### Testo fornito
<<<<

GIOVANNI PRIOLO E IL TEATRO DI AVOLA SPAZIO A CURA DELLA LIBRERIA EDITRICE URSO 96012 AVOLA e-mail info@libreriaeditriceurso.com vedi Catalogo Libreria Editrice Urso scarica IN PDF scarica IN WORD |
GIOVANNI PRIOLO
Tante
e svariate manifestazioni si svolgevano, fra l’altro con alterne vicende, in
numerose strutture private (saloni o magazzini di case gentilizie del barone
Sirugo di S. Domenico, di Pompeo Interlandi principe di Bellaprima, del
cavalier Giampiccolo dei baroni di Cammarana, del cav. Gubernale, del cav. Toscano) oppure in spazi pubblici su cui si approntavano
palchetti e sedie, e altre ancora nei magazzini dello Stato, situati, allora,
in via Manin, tra l’attuale chiesa dell’Annunziata e la scuola Media Bianca.
In quest’ultima struttura, chiamata per tutto il periodo borbonico Teatro
comunale, si continuò a esercitare spettacolo fino agli anni
Sessanta del Novecento, col nome di Cinema Tripoli all’inizio di quel secolo, e successivamente Arena Lux.
Venne
il momento che la classe dirigente avolese ebbe bisogno di un luogo idoneo, di
un vero teatro, come luogo di aggregazione didattica e
ludica, e, quindi, fece di tutto per adeguarsi ai tempi e alle necessità,
superando, fra l’altro, ostacoli alla partecipazione del sesso femminile.
Ovviamente
eccitò molto gli animi il fermento verso il teatro di altre città viciniori
come Modica e Vittoria, allora facenti parte della
provincia di Siracusa, che all’epoca comprendeva il distretto di Ragusa.
La
fabbricazione iniziò nel 1872 sotto la sindacatura di Calogero Gubernale con
l’assegnazione dell’incarico agli ingegneri Fortunato Quériau e Salvatore Rizza
(quest’ultimo fu l’architetto di tutto quanto si edificò ad Avola in quegli
anni, dal Palazzo comunale, al Mercato, al Molo di Mare Vecchio, alla Torre
dell’Orologio, ecc.).
Sorse
su parte dello spazio dedicato a giardino da parte del Convento dei Padri
Domenicani (questi ultimi, infatti, erano succeduti ai Gesuiti nella gestione
di questa vasta area), e la comunità poté usufruire di questo spazio, a seguito
dell’esproprio per le leggi eversive del 7 luglio 1866, così com’era già avvenuto con l’altro spazio destinato al Palazzo comunale,
alla Pretura e alla Villetta adiacente.
L’opera
fu completata alla fine del 1875, dopo poco più di quattro anni dall’inizio dei
lavori, con una celerità impensabile oggigiorno, sotto la sindacatura del
successivo sindaco, il cav. Francesco Azzolini, e il
Teatro fu inaugurato il 20 aprile
del 1876.
Sei
anni più tardi, subito dopo la morte dell’Eroe dei due mondi, fu titolato a Giuseppe Garibaldi.

>>>>

### Esercizi
**a.** In base al testo sul teatro di Avola, spiega in una o due frasi perché la comunità poté usare l'area del giardino dei Padri Domenicani su cui sorse il teatro.
**b.** Secondo il testo sul teatro di Avola, in quale data fu inaugurato il teatro?
**c.** Indica se ciascuna affermazione concorda con il testo sul teatro di Avola, rispondendo sì o no e citando le parole che lo stabiliscono.
(i) La costruzione del teatro iniziò sotto la sindacatura di Calogero Gubernale.
(ii) Il teatro fu intitolato a Giuseppe Garibaldi quando questi era ancora in vita.
(iii) Nei magazzini dello Stato di via Manin si tennero spettacoli fino agli anni Sessanta del Novecento.

### Sezione dati
<<<<

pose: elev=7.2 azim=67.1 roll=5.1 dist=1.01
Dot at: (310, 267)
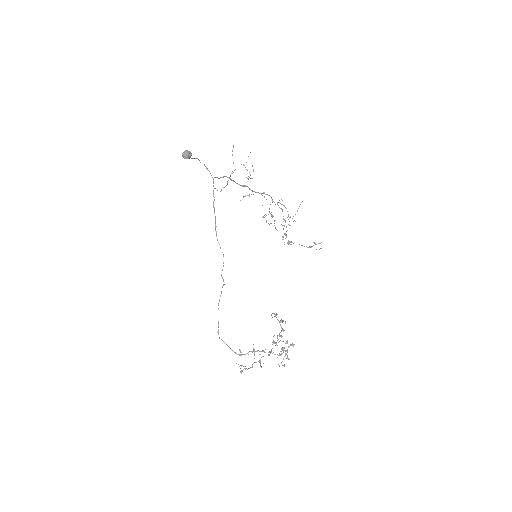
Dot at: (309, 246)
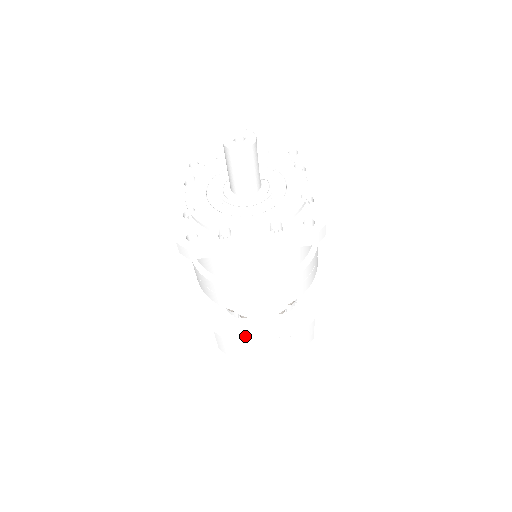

>>>>

### Soluzioni dell'esercizio
**a.** La comunità poté usare quell'area perché era stata espropriata in seguito alle leggi eversive del 7 luglio 1866. Lo stesso era già avvenuto con lo spazio destinato al Palazzo comunale, alla Pretura e alla Villetta adiacente.

**b.** Il 20 aprile 1876.

**c.**
(i) Sì: «La fabbricazione iniziò nel 1872 sotto la sindacatura di Calogero Gubernale».
(ii) No: «subito dopo la morte dell’Eroe dei due mondi, fu titolato a Giuseppe Garibaldi».
(iii) Sì: «si continuò a esercitare spettacolo fino agli anni Sessanta del Novecento».